Saturday, March 14, 2009
The Silk Road Ensemble's show may have begun at 8 p.m. Wednesday, but it was a few minutes past 10 before anyone at Strathmore really heard the group's founder, famed cellist Yo-Yo Ma. The final few measures of "Layla and Majnun," a traditional opera from Azerbaijan, closed with Ma bowing a few measures of sonorous strains, a haunting elegy for star-crossed lovers.
You could leave mesmerized, or disappointed. This East-meets-West ensemble is not about Ma. It is about a dozen (mostly) young, adventurous musicians playing ancient music and commissioned works with an Eastern twist.

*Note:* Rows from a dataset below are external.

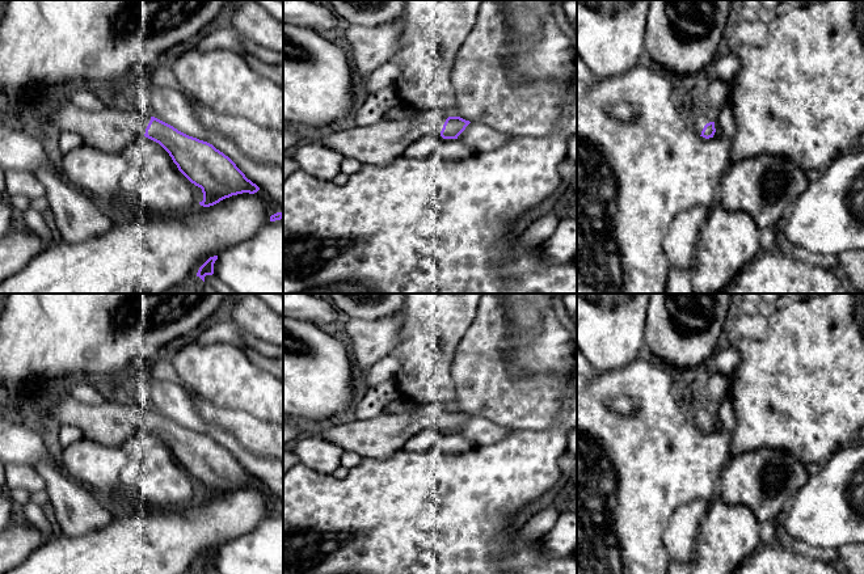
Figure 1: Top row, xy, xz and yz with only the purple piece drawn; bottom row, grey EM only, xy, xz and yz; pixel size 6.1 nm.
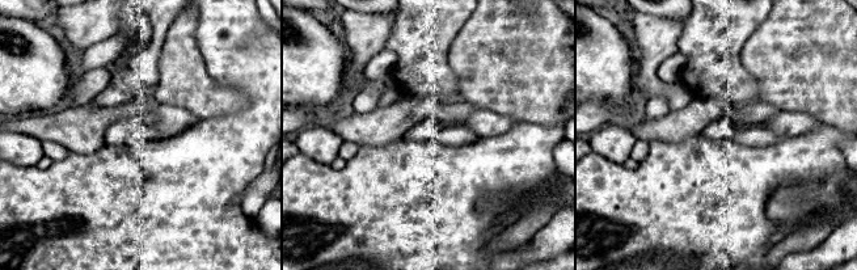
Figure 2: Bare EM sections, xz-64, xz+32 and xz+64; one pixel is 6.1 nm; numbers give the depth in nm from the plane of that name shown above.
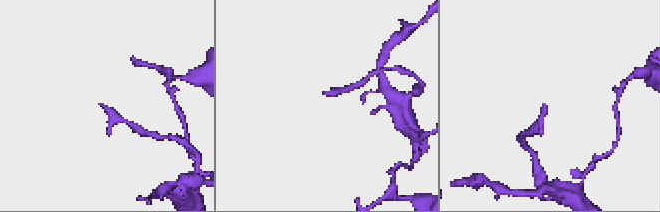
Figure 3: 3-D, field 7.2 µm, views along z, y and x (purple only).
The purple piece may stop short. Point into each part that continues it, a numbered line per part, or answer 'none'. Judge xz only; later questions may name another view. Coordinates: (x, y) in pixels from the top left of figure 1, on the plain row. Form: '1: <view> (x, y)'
1: xz (380, 437)

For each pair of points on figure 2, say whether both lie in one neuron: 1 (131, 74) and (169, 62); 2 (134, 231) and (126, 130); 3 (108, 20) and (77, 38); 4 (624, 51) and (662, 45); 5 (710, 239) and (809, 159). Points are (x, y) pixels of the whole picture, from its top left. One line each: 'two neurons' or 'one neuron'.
1: two neurons
2: two neurons
3: one neuron
4: two neurons
5: one neuron

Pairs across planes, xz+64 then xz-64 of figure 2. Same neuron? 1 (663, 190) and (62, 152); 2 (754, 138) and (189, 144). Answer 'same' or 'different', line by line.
1: different
2: different

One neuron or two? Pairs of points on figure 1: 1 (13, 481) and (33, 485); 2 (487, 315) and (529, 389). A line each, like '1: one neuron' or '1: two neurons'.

For two pieces on Wednesday's program, presented by Washington Performing Arts Society, the ensemble half-abandoned the caravan and hopped a boat for South America. Gabriela Lena Frank, a composer of Peruvian, Jewish and Chinese descent, composed a playful work for string quartet, pipa (a Chinese lute), and sheng (a Chinese mouth organ). Percussionist Mark Suter played the Peruvian cajón for the first-half finale, a wildly fun Gypsy dance arranged by multicultural It Boy Osvaldo Golijov.
Artistically, though, "Layla and Majnun" was the apex of the program. Classical musicmaking rarely achieves this combination of spontaneity and suburb craftsmanship. With carefully crafted sound and lighting, the Silk Road and Strathmore production crews set the mood for an opera that is, libretto-wise, a 7th-century after-school special. Alim Qasimov, a "People's Artist of Azerbaijan," and his daughter, Fargana, portrayed the ill-fated pair. Their super-pliant voices sustained both a melismatic vocal line and a mournful drone. "I yearn to feel this sorrow as long as I live," echoes one refrain. And likewise, those who felt this music will yearn to hear it again.